Harga buyback di BELM Setiabudi One turun Rp39.000 menjadi Rp2.475.000 per gram, mencerminkan evaluasi pasar terhadap likuiditas saat ini. Penurunan harga ini mempengaruhi keputusan konsumen yang ingin menjual emas mereka, karena potongan biaya relatif lebih besar. Dalam prediksi harga emas yang lebih luas, dinamika ini bisa menjadi contoh koreksi jangka pendek.
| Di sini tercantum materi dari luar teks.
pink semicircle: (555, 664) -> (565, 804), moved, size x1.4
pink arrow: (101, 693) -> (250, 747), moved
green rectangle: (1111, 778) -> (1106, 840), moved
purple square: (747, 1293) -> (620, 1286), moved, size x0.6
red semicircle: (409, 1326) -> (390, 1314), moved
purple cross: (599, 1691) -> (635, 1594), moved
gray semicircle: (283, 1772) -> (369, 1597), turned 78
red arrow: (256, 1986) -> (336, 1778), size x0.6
Harga pengambilan masih di BELM Setiabudi One Jakarta dan laman resmi Logam Mulia menyatakan beberapa varian emas masih belum tersedia. PPN tidak dipungut sesuai PP No.49 Tahun 2022 sehingga grand total tidak memasukkan nilai PPN. Sesuai PMK 48 tahun 2023 dengan tarif 0,25 persen, bukti potong PPh 22 akan diterbitkan oleh ANTAM Tbk sebagai penjual.
| Keterangan | Nilai |
|---|---|
| Harga per gram Antam | Rp2.703.000 |
| Harga buyback | Rp2.475.000 |
| PPN | Tidak dipungut (PP No. 49/2022) |
| PPh 22 | 0,25% (PMK 48/2023) |
Kebijakan pajak dan biaya terkait memegang peran penting bagi pembeli dan investor emas. Array faktor fundamental seperti permintaan dan pasokan mempengaruhi harga di pasar domestik. Dinamika ini menuntut pembeli untuk selalu meninjau informasi terbaru sebelum melakukan pembelian.
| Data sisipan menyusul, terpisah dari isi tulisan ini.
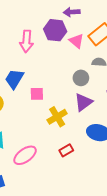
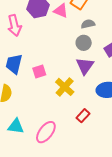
gray circle: (81, 78) -> (84, 43), moved

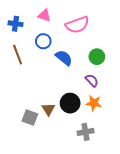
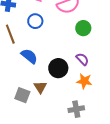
green circle: (97, 57) -> (83, 28), moved
blue semicircle: (64, 58) -> (29, 56), moved
black circle: (70, 103) -> (58, 68), moved

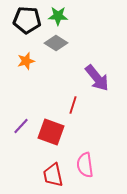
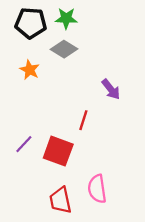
orange star: (26, 61) -> (30, 70), turned -30
purple arrow: (97, 78) -> (111, 89), size x0.7

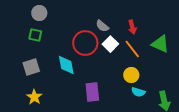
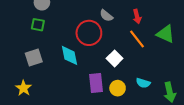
white square: (110, 44) -> (115, 58), moved
yellow circle: (131, 75) -> (118, 88), moved
yellow star: (34, 97) -> (24, 88), moved

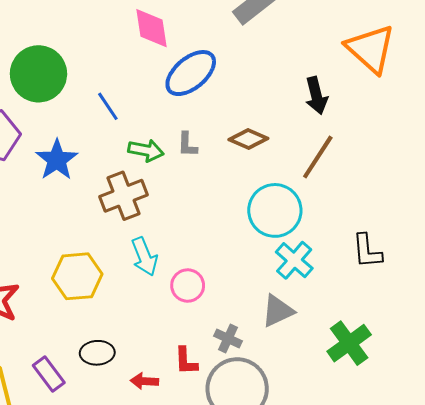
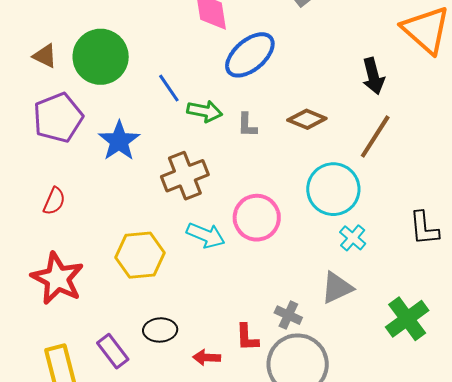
green arrow: (146, 150) -> (205, 111), moved
cyan arrow: (144, 257) -> (206, 235), turned -45
cyan cross: (294, 260) -> (353, 238), size x0.7
pink circle: (188, 286) -> (257, 218), moved, size x1.4

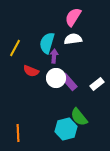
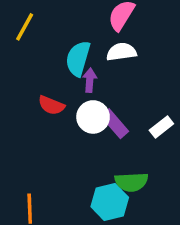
yellow line: (15, 48) -> (25, 27), moved
green semicircle: (79, 117) -> (131, 182), turned -54

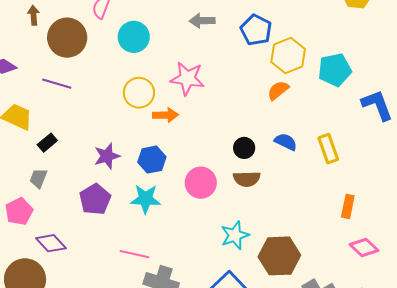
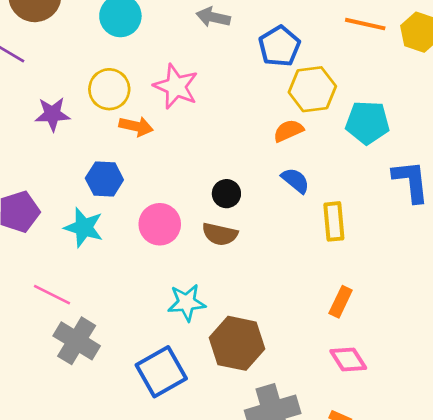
blue semicircle: (286, 142) -> (295, 180), moved
purple star: (107, 156) -> (52, 114), moved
Pembeli kini harus memperhatikan apakah PPN tidak dipungut dan bagaimana PPh 22 diterapkan. Menurut Cetro Trading Insight, perubahan kebijakan bisa mempengaruhi pilihan konsumen dan biaya kepemilikan emas batangan. Analisis ini mengedepankan pendekatan holistik terhadap risiko dan biaya kepemilikan.
Kebijakan ini menunjukkan dinamika pasar emas Indonesia yang masih dipengaruhi ketersediaan di BELM. Investor kecil maupun besar perlu menimbang kapan waktu terbaik untuk membeli hoặc menjual berdasarkan situasi ritel. Pengalaman praktis menunjukkan bahwa perubahan harga jangka pendek bisa memicu rekalkulasi portofolio.
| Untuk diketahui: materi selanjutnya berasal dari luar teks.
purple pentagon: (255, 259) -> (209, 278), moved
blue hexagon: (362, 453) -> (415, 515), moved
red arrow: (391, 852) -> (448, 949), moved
Dalam analisa teknikal, Array menunjukkan volatilitas masih tinggi dengan peluang breakout ke arah bawah maupun atas. Para pelaku pasar menilai level support dekat kisaran historis sebagai patokan perubahan arah tren. Konstruksi pasar global menambah dinamika yang wajib diwaspadai investor.
Berbagai analisis menggariskan prediksi harga emas untuk beberapa bulan ke depan, berlandaskan dinamika suku bunga dan permintaan fisik. Banyak faktor makro tetap menjadi katalis utama pergerakan harga. Cetro Trading Insight menilai potensi peluang bagi investor yang cermat sambil memperhitungkan risiko.
Array risiko pasar membuat investor perlu kebijakan yang lebih hati-hati. Pasar emas bisa bergerak turun jika sentimen risiko memburuk, sebaliknya jika kebijakan fiskal menjadi pelonggaran, peluang kenaikan muncul. Oleh karena itu profil risiko perlu diperhatikan secara holistik.